17.The contradiction between 74.47% having imbalanced data, 65.71% not using balancing methods, yet achieving >0.95 accuracy strongly suggests problematic evaluation practices (data leakage, inappropriate metrics). This deserves dedicated critical discussion,

18.Were negative results underrepresented? This is standard for systematic reviews but not addressed.

19.Section 4.3 mentions 4 studies involve experts but doesn't analyze how they were involved or what this revealed about model limitations. [77] found expert-comparable performance, this is significant and deserves more discussion,

20.Figure 9 shows ~50% use transfer learning, mostly fine-tuning, but no analysis of from what they transfer (ImageNet? Medical images?) or whether domain-specific pretraining improves results,

21.Figure 18 shows wide variety of techniques but no discussion of whether this heterogeneity makes comparison impossible or whether certain approaches correlate with better performance,

22.72% use all 12 leads (Fig 15) but no critical discussion of whether this is necessary or whether single-lead models might suffice for screening applications,

23. in section 3.3.6 (Performance results) the claim "should not be used for exact comparisons" is insufficient. Add specific discussion of risk of data leakage (same patients in train/test), impact of dataset difficulty differences and selection bias (studies may only report best results),

24.in section 3.3.9(Class imbalance), the finding that 65.71% don't use balancing methods despite 74.47% having imbalanced data needs prominent critical commentary, this likely explains inflated accuracy metrics and should inform interpretation of Table 3.

Questions:

1.How did you handle the 14 studies using Khan 2021 dataset, are they truly independent evaluations or variations on similar approaches?

2.What constitutes "macro" performance in Table 3? Did you standardize across different reporting styles?

3.For the 4 studies involving experts, what did expert evaluation reveal about model failures?

4.The median of 4 metrics reported seems low, is there correlation between fewer metrics and higher reported accuracy?
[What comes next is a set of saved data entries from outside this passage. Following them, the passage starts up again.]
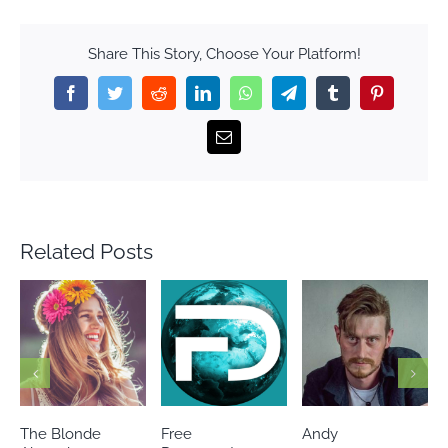
Share This Story, Choose Your Platform!
Facebook
Twitter
Reddit
LinkedIn
WhatsApp
Telegram
Tumblr
Pinterest
Email
Related Posts
The Blonde
Free
Andy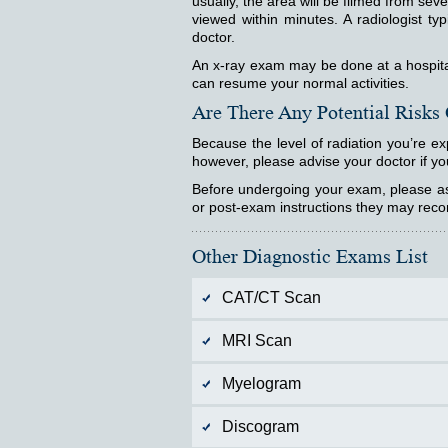
usually, the area will be filmed from sev
viewed within minutes. A radiologist typ
doctor.
An x-ray exam may be done at a hospital, 
can resume your normal activities.
Are There Any Potential Risks
Because the level of radiation you’re ex
however, please advise your doctor if yo
Before undergoing your exam, please ask
or post-exam instructions they may re
Other Diagnostic Exams List
CAT/CT Scan
MRI Scan
Myelogram
Discogram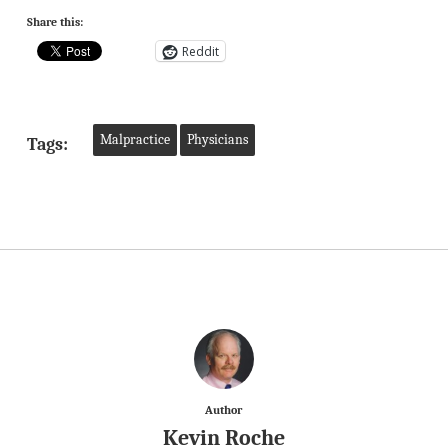
Share this:
Reddit
Malpractice
Physicians
Tags:
Author
Kevin Roche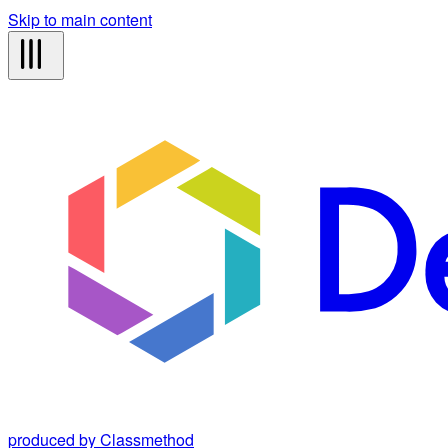
Skip to main content
produced by Classmethod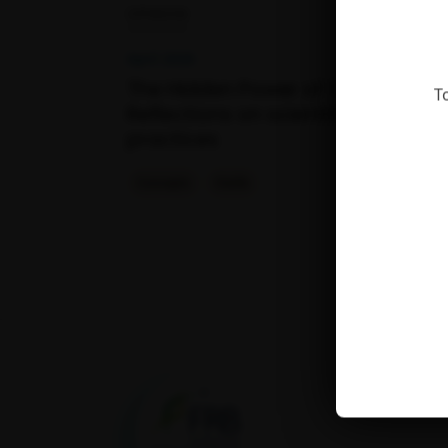
OPINION
April 2026
The Hidden Power of Citations –
T
Reflections on scientific citation
practices
Concepts
Outils
Fondation pour la
recherche sur la
biodiversité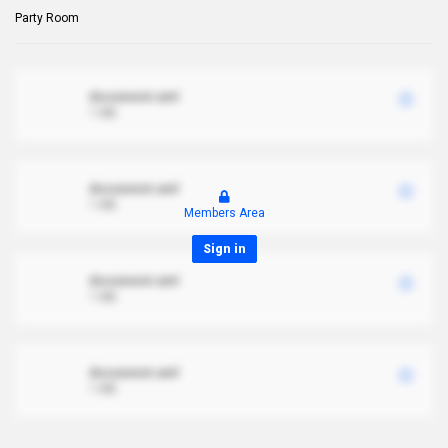
Party Room
document.xml
1 MB
document.xml
1 MB
Members Area
Sign in
document.xml
1 MB
document.xml
1 MB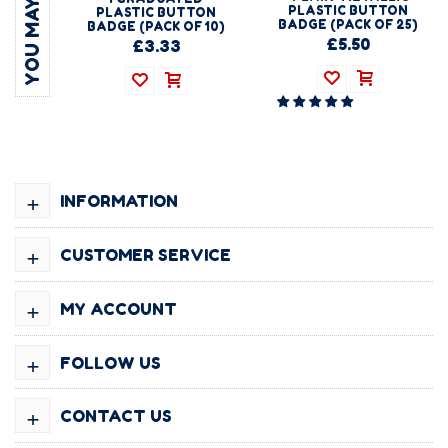
PLASTIC BUTTON
PLASTIC BUTTON
BADGE (PACK OF 25)
BADGE (PACK OF 10)
£5.50
£3.33
+
INFORMATION
+
CUSTOMER SERVICE
+
MY ACCOUNT
+
FOLLOW US
+
CONTACT US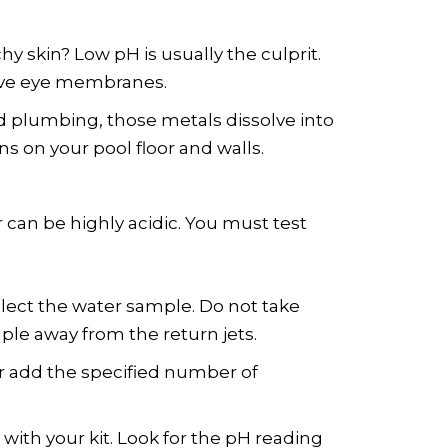
hy skin? Low pH is usually the culprit.
itive eye membranes.
d plumbing, those metals dissolve into
ns on your pool floor and walls.
 can be highly acidic. You must test
lect the water sample. Do not take
ple away from the return jets.
or add the specified number of
 with your kit. Look for the pH reading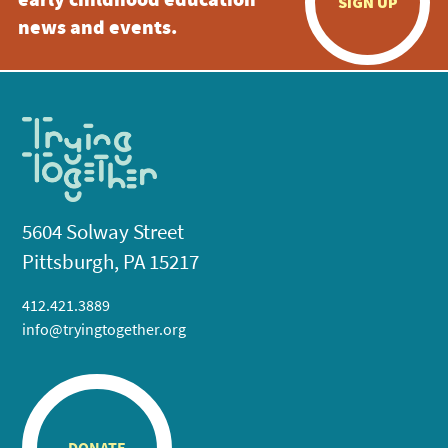
early childhood education
SIGN UP
news and events.
5604 Solway Street
Pittsburgh, PA 15217
412.421.3889
info@tryingtogether.org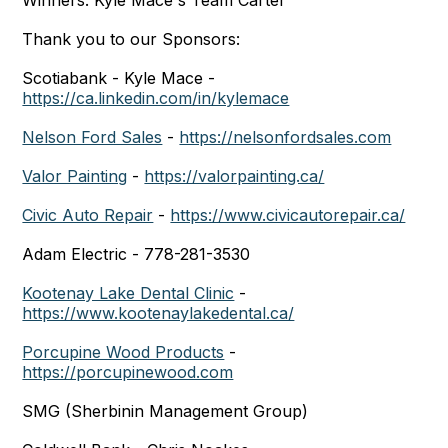
Winners: Kyle Mace's Team Carter
Thank you to our Sponsors:
Scotiabank - Kyle Mace -
https://ca.linkedin.com/in/kylemace
Nelson Ford Sales
-
https://nelsonfordsales.com
Valor Painting
-
https://valorpainting.ca/
Civic Auto Repair
-
https://www.civicautorepair.ca/
Adam Electric - 778-281-3530
Kootenay Lake Dental Clinic
-
https://www.kootenaylakedental.ca/
Porcupine Wood Products
-
https://porcupinewood.com
SMG (Sherbinin Management Group)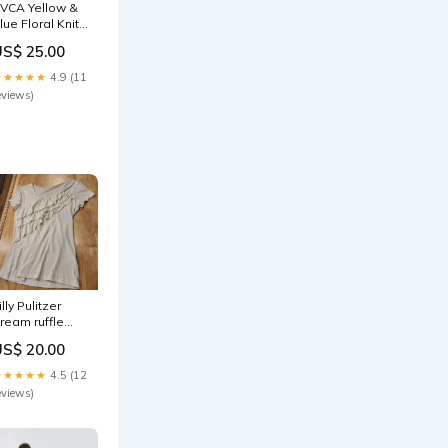
VCA Yellow &
lue Floral Knit
paghetti Strap
US$ 25.00
ini Dress
eyhole
★★★★★
4.9 (11
pening Small
eviews)
illy Pulitzer
ream ruffle
ront detail
US$ 20.00
00% cotton t-
hirts small
★★★★★
4.5 (12
eviews)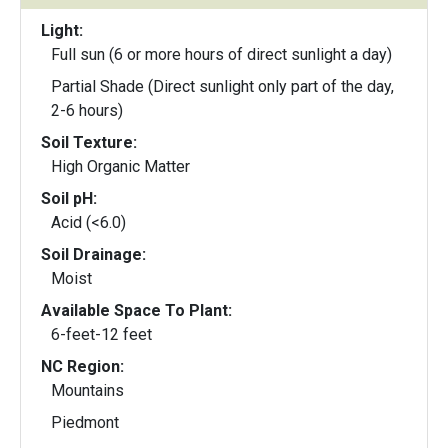
Light:
Full sun (6 or more hours of direct sunlight a day)
Partial Shade (Direct sunlight only part of the day,
2-6 hours)
Soil Texture:
High Organic Matter
Soil pH:
Acid (<6.0)
Soil Drainage:
Moist
Available Space To Plant:
6-feet-12 feet
NC Region:
Mountains
Piedmont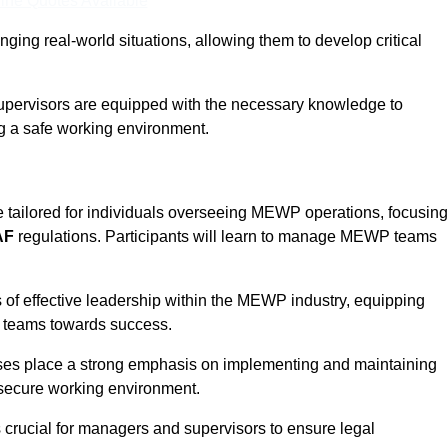
ine Quotes Available
ging real-world situations, allowing them to develop critical
upervisors are equipped with the necessary knowledge to
ng a safe working environment.
e tailored for individuals overseeing MEWP operations, focusing
AF
regulations. Participants will learn to manage MEWP teams
 of effective leadership within the MEWP industry, equipping
ir teams towards success.
rses place a strong emphasis on implementing and maintaining
 secure working environment.
s crucial for managers and supervisors to ensure legal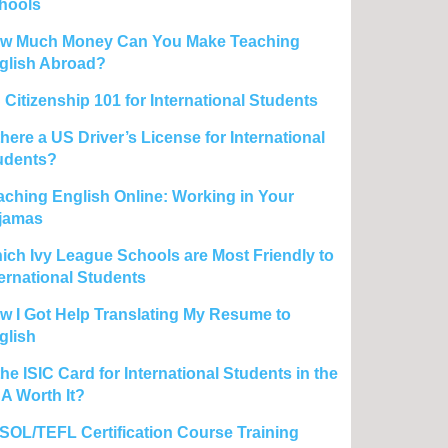
hools
w Much Money Can You Make Teaching
glish Abroad?
 Citizenship 101 for International Students
there a US Driver’s License for International
udents?
aching English Online: Working in Your
jamas
ich Ivy League Schools are Most Friendly to
ternational Students
w I Got Help Translating My Resume to
glish
the ISIC Card for International Students in the
A Worth It?
SOL/TEFL Certification Course Training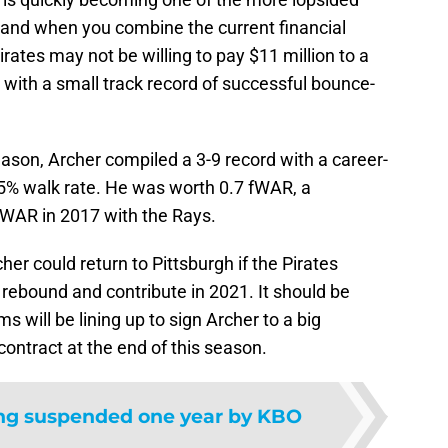
y, and when you combine the current financial
irates may not be willing to pay $11 million to a
 with a small track record of successful bounce-
season, Archer compiled a 3-9 record with a career-
.5% walk rate. He was worth 0.7 fWAR, a
fWAR in 2017 with the Rays.
cher could return to Pittsburgh if the Pirates
o rebound and contribute in 2021. It should be
 will be lining up to sign Archer to a big
 contract at the end of this season.
g suspended one year by KBO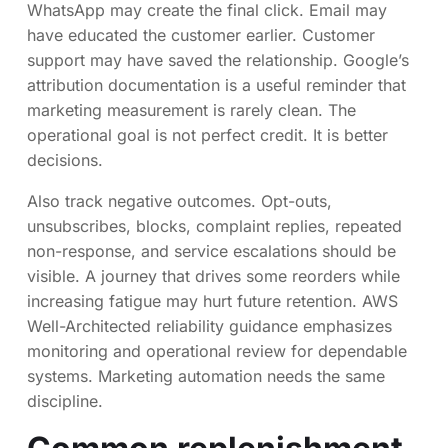
WhatsApp may create the final click. Email may
have educated the customer earlier. Customer
support may have saved the relationship. Google’s
attribution documentation is a useful reminder that
marketing measurement is rarely clean. The
operational goal is not perfect credit. It is better
decisions.
Also track negative outcomes. Opt-outs,
unsubscribes, blocks, complaint replies, repeated
non-response, and service escalations should be
visible. A journey that drives some reorders while
increasing fatigue may hurt future retention. AWS
Well-Architected reliability guidance emphasizes
monitoring and operational review for dependable
systems. Marketing automation needs the same
discipline.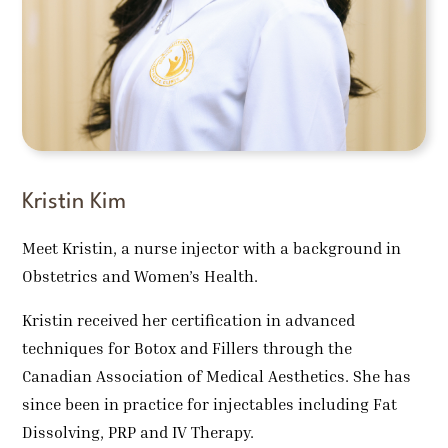
Kristin Kim
Meet Kristin, a nurse injector with a background in
Obstetrics and Women’s Health.
Kristin received her certification in advanced
techniques for Botox and Fillers through the
Canadian Association of Medical Aesthetics. She has
since been in practice for injectables including Fat
Dissolving, PRP and IV Therapy.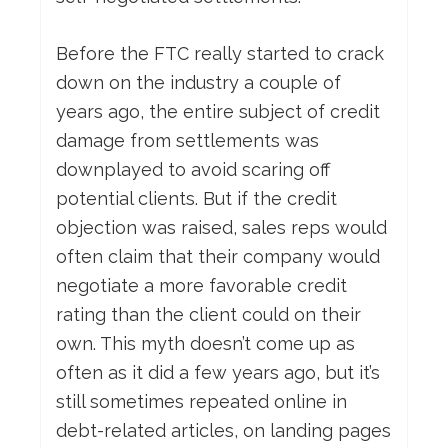
Before the FTC really started to crack
down on the industry a couple of
years ago, the entire subject of credit
damage from settlements was
downplayed to avoid scaring off
potential clients. But if the credit
objection was raised, sales reps would
often claim that their company would
negotiate a more favorable credit
rating than the client could on their
own. This myth doesn’t come up as
often as it did a few years ago, but it’s
still sometimes repeated online in
debt-related articles, on landing pages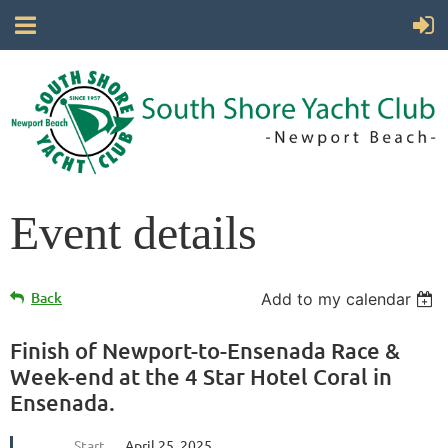
Event details
Back
Add to my calendar
Finish of Newport-to-Ensenada Race &
Week-end at the 4 Star Hotel Coral in
Ensenada.
Start
April 25, 2025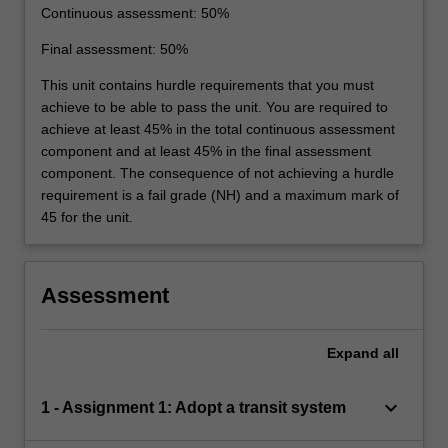
Continuous assessment: 50%
Final assessment: 50%
This unit contains hurdle requirements that you must
achieve to be able to pass the unit. You are required to
achieve at least 45% in the total continuous assessment
component and at least 45% in the final assessment
component. The consequence of not achieving a hurdle
requirement is a fail grade (NH) and a maximum mark of
45 for the unit.
Assessment
Expand
all
keyboard_arrow_down
1 - Assignment 1: Adopt a transit system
5.Why didn't explainability techniques (used by <15%) factor into quality criteria given the clinical context?

It is recommended to:

1.strengthen critical analysis by adding dedicated subsection examining why reported performances may be inflated (imbalanced data + inappropriate metrics + lack of standardization),

2.elevate clinical validation gap featuring the 8.5% expert involvement rate in abstract and conclusions as a major field limitation,

3.Reformulate or remove ViT recommendatop, in seection 4.5 as it lacks compelling justification by either providing stronger evidence or acknowledging this is low priority,

4.add statistical analysis of an even basic descriptive statistics comparing Q1 journals vs others, or correlation between methodology quality and reported performance,

5.expand dataset analysis using a critical examination of Khan dataset dominance and discussion of geographic/demographic representation,

6.integrate uncertaintenty quantification as section 4.1's conformal prediction discussion should inform evaluation of existing work throughout,

7. Acknowledge no meta-analysis, potential publication bias, single-application domain focus are available,

Conclurion: This is methodologically work that makes valuable contributions through comprehensive coverage and identification of important gaps (uncertainty quantification, explainability, expert involvement). However, it needs to be substantially more critical about the field's limitations. The authors have done a good data collection, now they should leverage it for incisive analysis of why reported performances likely overstate real-world applicability and what structural changes the field needs.

Author Response

Please see the attachment.

Author Response File: Author Response.pdf

Round 2

Reviewer 2 Report

Comments and Suggestions for Authors

The authors had adequately addressed the reviewer's comments. The current version is suitable for publication.

Reviewer 3 Report

Comments and Suggestions for Authors

The new version has been improved with most of the issues solved and remarks considered.